### What is being asked
In the records below, swap every "errata" for "known flaws" and leave everything else as it is.

### Extracted information
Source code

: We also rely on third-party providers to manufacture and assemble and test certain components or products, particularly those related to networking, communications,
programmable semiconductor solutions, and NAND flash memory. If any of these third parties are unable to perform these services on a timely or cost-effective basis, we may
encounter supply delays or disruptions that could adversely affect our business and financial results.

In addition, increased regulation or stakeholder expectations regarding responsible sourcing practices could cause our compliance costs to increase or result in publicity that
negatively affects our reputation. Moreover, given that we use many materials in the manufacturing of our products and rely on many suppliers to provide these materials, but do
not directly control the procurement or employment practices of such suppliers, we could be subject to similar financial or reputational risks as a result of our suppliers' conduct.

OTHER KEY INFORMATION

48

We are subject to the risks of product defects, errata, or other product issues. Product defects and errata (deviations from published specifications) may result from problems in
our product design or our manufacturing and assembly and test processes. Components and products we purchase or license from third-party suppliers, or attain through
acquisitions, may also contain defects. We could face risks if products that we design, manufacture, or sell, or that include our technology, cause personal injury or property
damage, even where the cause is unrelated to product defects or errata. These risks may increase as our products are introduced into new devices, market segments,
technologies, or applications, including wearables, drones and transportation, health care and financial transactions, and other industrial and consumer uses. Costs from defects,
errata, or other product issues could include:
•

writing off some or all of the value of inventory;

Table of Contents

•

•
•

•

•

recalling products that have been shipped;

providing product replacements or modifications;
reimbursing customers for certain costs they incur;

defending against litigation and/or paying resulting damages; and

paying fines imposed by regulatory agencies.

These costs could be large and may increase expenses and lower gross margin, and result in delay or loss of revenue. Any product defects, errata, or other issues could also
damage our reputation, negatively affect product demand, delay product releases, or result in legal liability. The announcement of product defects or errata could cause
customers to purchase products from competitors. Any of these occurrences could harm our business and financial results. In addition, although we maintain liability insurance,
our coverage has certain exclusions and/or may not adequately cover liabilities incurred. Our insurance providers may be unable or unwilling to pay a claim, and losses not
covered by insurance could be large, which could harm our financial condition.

### Answer to this task
Source code

: We also rely on third-party providers to manufacture and assemble and test certain components or products, particularly those related to networking, communications,
programmable semiconductor solutions, and NAND flash memory. If any of these third parties are unable to perform these services on a timely or cost-effective basis, we may
encounter supply delays or disruptions that could adversely affect our business and financial results.

In addition, increased regulation or stakeholder expectations regarding responsible sourcing practices could cause our compliance costs to increase or result in publicity that
negatively affects our reputation. Moreover, given that we use many materials in the manufacturing of our products and rely on many suppliers to provide these materials, but do
not directly control the procurement or employment practices of such suppliers, we could be subject to similar financial or reputational risks as a result of our suppliers' conduct.

OTHER KEY INFORMATION

48

We are subject to the risks of product defects, known flaws, or other product issues. Product defects and known flaws (deviations from published specifications) may result from problems in
our product design or our manufacturing and assembly and test processes. Components and products we purchase or license from third-party suppliers, or attain through
acquisitions, may also contain defects. We could face risks if products that we design, manufacture, or sell, or that include our technology, cause personal injury or property
damage, even where the cause is unrelated to product defects or known flaws. These risks may increase as our products are introduced into new devices, market segments,
technologies, or applications, including wearables, drones and transportation, health care and financial transactions, and other industrial and consumer uses. Costs from defects,
known flaws, or other product issues could include:
•

writing off some or all of the value of inventory;

Table of Contents

•

•
•

•

•

recalling products that have been shipped;

providing product replacements or modifications;
reimbursing customers for certain costs they incur;

defending against litigation and/or paying resulting damages; and

paying fines imposed by regulatory agencies.

These costs could be large and may increase expenses and lower gross margin, and result in delay or loss of revenue. Any product defects, known flaws, or other issues could also
damage our reputation, negatively affect product demand, delay product releases, or result in legal liability. The announcement of product defects or known flaws could cause
customers to purchase products from competitors. Any of these occurrences could harm our business and financial results. In addition, although we maintain liability insurance,
our coverage has certain exclusions and/or may not adequately cover liabilities incurred. Our insurance providers may be unable or unwilling to pay a claim, and losses not
covered by insurance could be large, which could harm our financial condition.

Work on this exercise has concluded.